Dein Studium ist für Dich zu reinen Plicht geworden, ohne Sinn und Aussicht. Was studierst Du? Warum hast Du es nicht schon längst geschmissen? Was wäre Deine Alternative? Hast Du überhaupt eine? Ist es wirklich ein Versagen, wenn Du etwas Sinnloses läßt und etwas Sinnvolles beginnst? Ja, ein Mensch muss "sein Ding durchziehen", "Rückrat beweisen", bla bla bla. Aus einer Laune etwas zu schmeißen ist unreif und was weiß ich noch alles. Aber seine Zeit zu verschwenden ist es auch.
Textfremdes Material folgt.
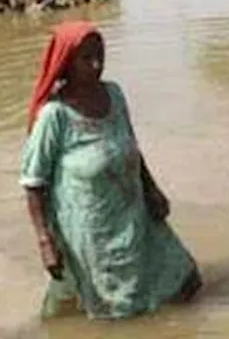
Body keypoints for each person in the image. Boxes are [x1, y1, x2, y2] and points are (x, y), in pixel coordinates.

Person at [20, 20, 201, 319]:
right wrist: (45, 241)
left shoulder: (114, 95)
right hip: (92, 227)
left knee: (184, 283)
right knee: (118, 308)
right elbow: (33, 182)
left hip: (134, 210)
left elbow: (131, 145)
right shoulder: (55, 116)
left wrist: (152, 189)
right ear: (67, 63)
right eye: (86, 58)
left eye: (100, 55)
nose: (96, 64)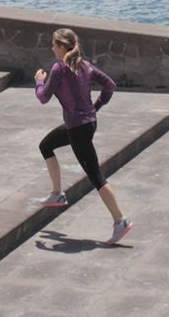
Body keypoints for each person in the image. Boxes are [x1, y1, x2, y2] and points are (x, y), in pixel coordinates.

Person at [33, 28, 131, 245]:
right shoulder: (84, 65)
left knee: (96, 177)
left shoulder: (59, 68)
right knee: (46, 145)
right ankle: (57, 193)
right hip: (86, 123)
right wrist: (96, 106)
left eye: (53, 45)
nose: (52, 48)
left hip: (78, 129)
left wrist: (39, 81)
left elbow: (43, 97)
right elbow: (110, 85)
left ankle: (120, 220)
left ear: (61, 47)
Das würde mich auch fertig machen. Oder ist es "nur" Prüfungsangst? Das "nur" kann was ganz Gewaltiges sein, ich möchte das nicht herabspielen und ins Lächerliche ziehen, ganz gewiss nicht.

Du bist 21. In diesem Alter kommen Gefühle noch fast durch Gewohnheitsrecht durcheinander. Es erfordert von Dir also noch einen Tick mehr Geduld mit Dir selbst. Nach meiner Erfahrung entsteht Gefühlschaos und Verwirrung dadurch, dass wir Gefühle miteinander vermischen. Angst zu versagen. Trauer, den eigenen oder fremden Erwartungen nicht genügen zu können. Wut darüber, in welcher mißlichen Lage man steckt und sich kein Ausweg zeigt. Wirft man das alles in einen Topf, läßt ihn ein paar Tage und Wochen "ziehen" und fertig ist eine zum Himmel stinkende Suppe, die niemand mehr auslöffen will. Dir fehlt es an Klarheit und Prioritäten. Auch da helfen Dir Deine Gefühle als treue Wegbegleiter weiter. Nur musst Du Dich von diesem stinkenden Eintopf trennen.

Als erstes solltest Du Dir eine Liste der wichtigsten und dringenden Aufgaben erstellen. Dringend ist nicht immer wichtig. Geh die wichtigsten Punkte zuerst an und überlege Dir vorher, wer Dich dabei unterstützen kann. Aus erledigten Aufgaben entsteht für Dich wieder Energie, den nächsten Schritt anzugehen.

In Deiner Angst steckt dir Kraft wegzurennen, Das ist wohl eher nicht angebracht. Also hol tief Luft, setz Dich zu einer Tasse Kaffee oder Tee und dann schaffe Strukuren, die es Dir leichter machen.

Lass was von Dir hören und viel Kraft und Ausdauer. Alles Gute.